Credit: Ma et al. Cell, 2019

Infrared vision often brings to mind night-vision goggles that allow soldiers to see in the dark, like you might have seen in the movie Zero Dark Thirty. But those bulky goggles may not be needed one day to scope out enemy territory or just the usual things that go bump in the night. In a dramatic advance that brings together material science and the mammalian vision system, researchers have just shown that specialized lab-made nanoparticles applied to the retina, the thin tissue lining the back of the eye, can extend natural vision to see in infrared light.

The researchers showed in mouse studies that their specially crafted nanoparticles bind to the retina’s light-sensing cells, where they act like “nanoantennae” for the animals to see and recognize shapes in infrared—day or night—for at least 10 weeks.
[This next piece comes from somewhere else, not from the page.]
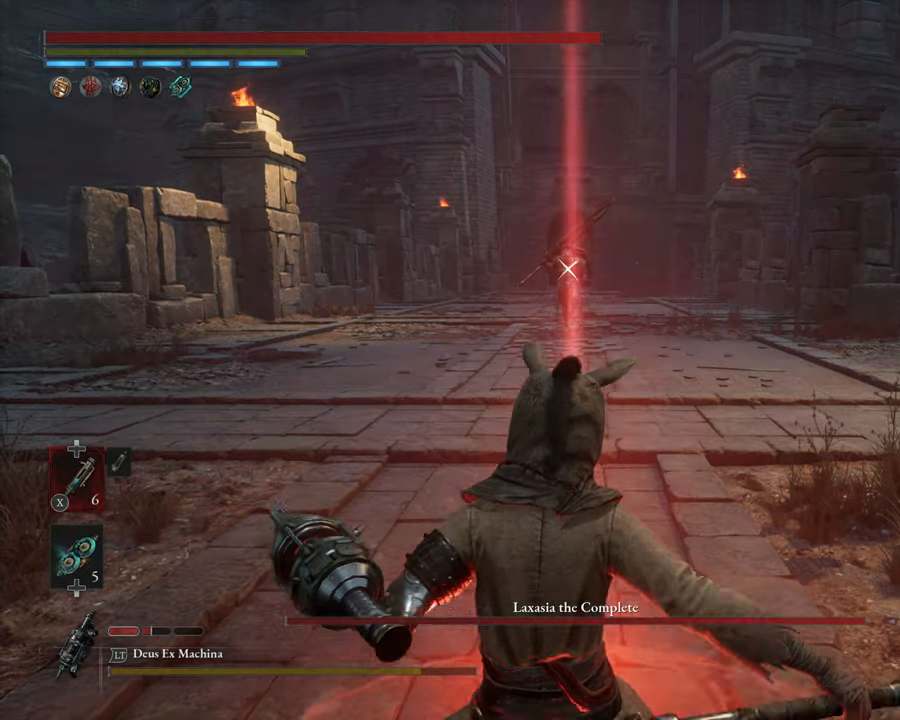
{"buttons": [], "left_stick": "center", "events": [[250, "left_stick", "center"]]}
Even better, the mice maintained their normal vision the whole time and showed no adverse health effects. In fact, some of the mice are still alive and well in the lab, although their ability to see in infrared may have worn off.

When light enters the eyes of mice, humans, or any mammal, light-sensing cells in the retina absorb wavelengths within the range of visible light. (That’s roughly from 400 to 700 nanometers.) While visible light includes all the colors of the rainbow, it actually accounts for only a fraction of the full electromagnetic spectrum. Left out are the longer wavelengths of infrared light. That makes infrared light invisible to the naked eye.
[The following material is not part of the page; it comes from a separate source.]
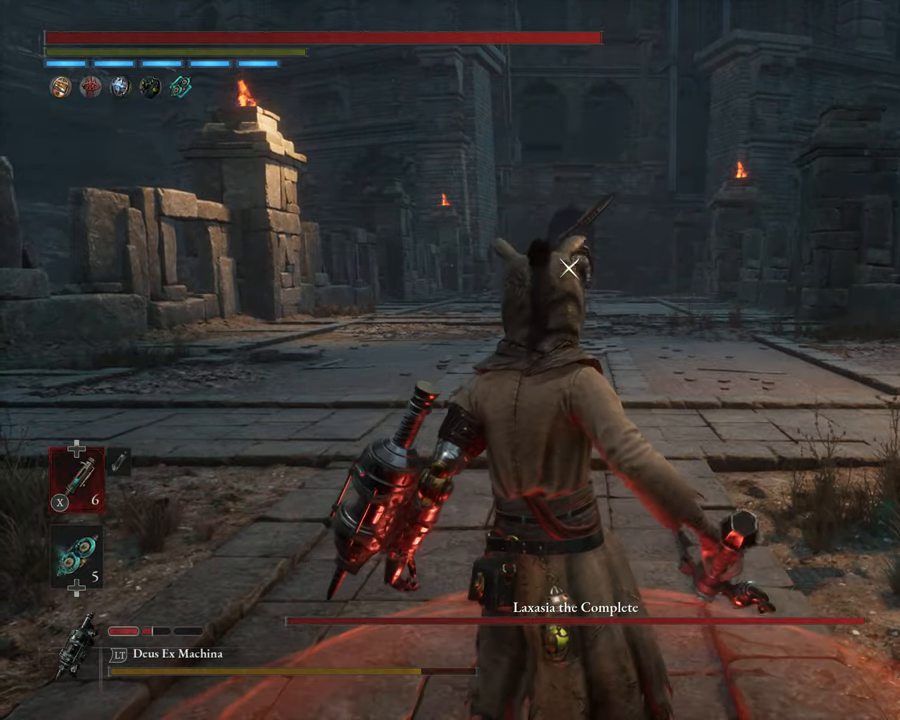
{"buttons": [], "left_stick": "center", "events": []}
In the study reported in the journal Cell, an international research team including Gang Han, University of Massachusetts Medical School, Worcester, wanted to find a way for mammalian light-sensing cells to absorb and respond to the longer wavelengths of infrared [1]. It turns out Han’s team had just the thing to do it.

His NIH-funded team was already working on the nanoparticles now under study for application in a field called optogenetics—the use of light to control living brain cells [2]. Optogenetics normally involves the stimulation of genetically modified brain cells with blue light. The trouble is that blue light doesn’t penetrate brain tissue well.

That’s where Han’s so-called upconversion nanoparticles (UCNPs) came in. They attempt to get around the normal limitations of optogenetic tools by incorporating certain rare earth metals. Those metals have a natural ability to absorb lower energy infrared light and convert it into higher energy visible light (hence the term upconversion).

But could those UCNPs also serve as miniature antennae in the eye, receiving infrared light and emitting readily detected visible light? To find out in mouse studies, the researchers injected a dilute solution containing UCNPs into the back of eye. Such sub-retinal injections are used routinely by ophthalmologists to treat people with various eye problems.

These UCNPs were modified with a protein that allowed them to stick to light-sensing cells. Because of the way that UCNPs absorb and emit wavelengths of light energy, they should to stick to the light-sensing cells and make otherwise invisible infrared light visible as green light.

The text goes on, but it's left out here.